Zack Semke explains why he’s passionate about facilitating the communication and flow of information around Passive House.
Interview with Zack Semke
Zack is based in Seattle, where he works in marketing consulting services for the high-performance building industry. He is also a director of Passive House Accelerator: a website that brings together different sources of information to educate, inform, and promote the work that is being done by the Passive House community.
The construction industry has lacked innovation
Compared to other industries, construction has been famously lacking in innovation, but Zack says that Passive House is changing that. By using physics to understand how to design and construct buildings better, Passive House is re-thinking the basics of the skeleton and skin to improve performance.
The learning from new technologies will drive down costs
Zack uses the example of solar energy to show how there has been a massive drop in the cost in recent years.
He attributes this to Wright’s Law and the learning curve effect, which applies to all technologies. It says that for every doubling of units produced, there will be incremental reductions in the costs. This is brought about by the additional learning and micro-innovations that happen across the supply chain. In the case of solar energy, Zack says it looks as though every doubling of solar panels across the world brings about a fall in prices of 30%.
The same principles can be applied to Passive House buildings, so that costs can be driven down to more of a cost parity with conventional construction.
There has also been progress in the components supply chain over recent years, with triple glazed windows for example coming down in price.
And once costs become on a par, it becomes a no-brainer to build Passive House, with all the lower energy and health benefits too.
“That’s why I’m so passionate about facilitating communication and flow of information between practitioners, policymakers, marketers and whoever it is, because we want to accelerate this process as much as we can so that when a project happens in the UK and there are lessons learned from that project, we can see that learning being applied in Seattle for example.”
We know what we’re getting with Passive House!
Zack credits the focus on physics as providing such an important contribution to the sustainability movement. The development of tools like PHPP, which are not too complex or too simplistic to use, mean that there won’t be the performance gap that can be found with other green building standards.
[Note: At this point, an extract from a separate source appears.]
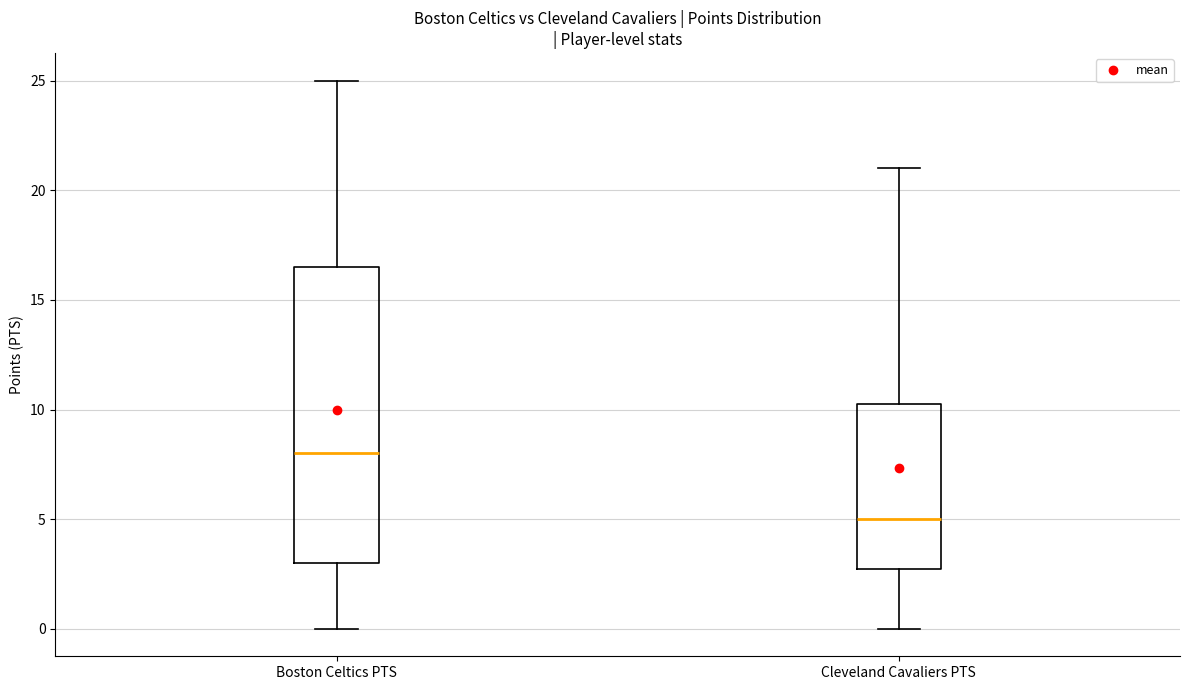

Reading left to right, read every box against the y-axis: the position of its median line, the range the box covers, and the ends of its whiskers. The values are not printed on the chart, so give them approximately, as read against the axis.

Boston Celtics PTS: median 8.0, box 3.0 to 16.5, whiskers 0.0 to 25.0
Cleveland Cavaliers PTS: median 5.0, box 3.0 to 10.5, whiskers 0.0 to 21.0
There will be a wave of uptake
Zack is encouraged by the explosion of Passive House that is happening across parts of North America, particularly in Vancouver where enlightened public policy is incentivising Passive House and net zero construction, and New York City where carbon emission restrictions on existing buildings are being imposed, paving the way for huge numbers of deep energy retrofits.
And whereas the Living Building Challenge has been incentivised, it was designed to be exactly what it says – a challenge. Zack says that it doesn’t factor in scalability and is seen as the moon-shot of green building. Passive House on the other hand is set up to be cost optimised.
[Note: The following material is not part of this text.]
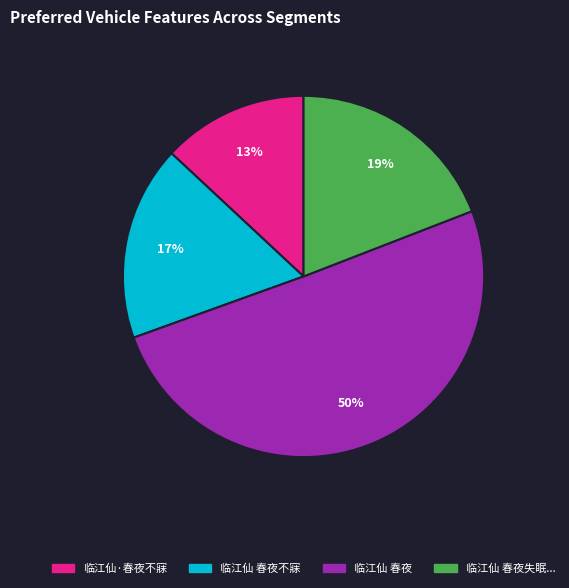

Count the number of slices in the pie.

4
“As cities become actually serious about delivering on climate goals, they’ll recognise that there is no other green building standard or approach that rivals Passive House on reducing operational carbon emissions.”
He gives the example of affordable multi-family buildings in Pennsylvania. The body that oversees the funding, the Pennsylvania Housing Finance Agency, has prioritised Passive House in their scoring for projects that are looking for funding. It doesn’t cost the state anything to add that as a priority, and the result is that developers know if they include Passive House in their schemes they will be at greater chance of securing funding against competitors. This has seen a wave of Passive House construction of affordable housing in the state.
Embodied carbon is a challenge we have to address
“Operational carbon is the first thing that we need to tackle in my view, but just like so many things in the climate action space, it’s not an either/or conversation.”
Zack credits the Living Building Challenge for the new zero carbon certification, which is one of the first to consider how to reduce and offset embodied carbon.
He says the Passive House community is embracing embodied carbon as a challenge, and the Passivhaus Institute is dedicating resources to its research and thinking about tools for how it could be addressed. He would be keen to see them including energy-related embodied carbon calculations and looking at the implications of those decisions.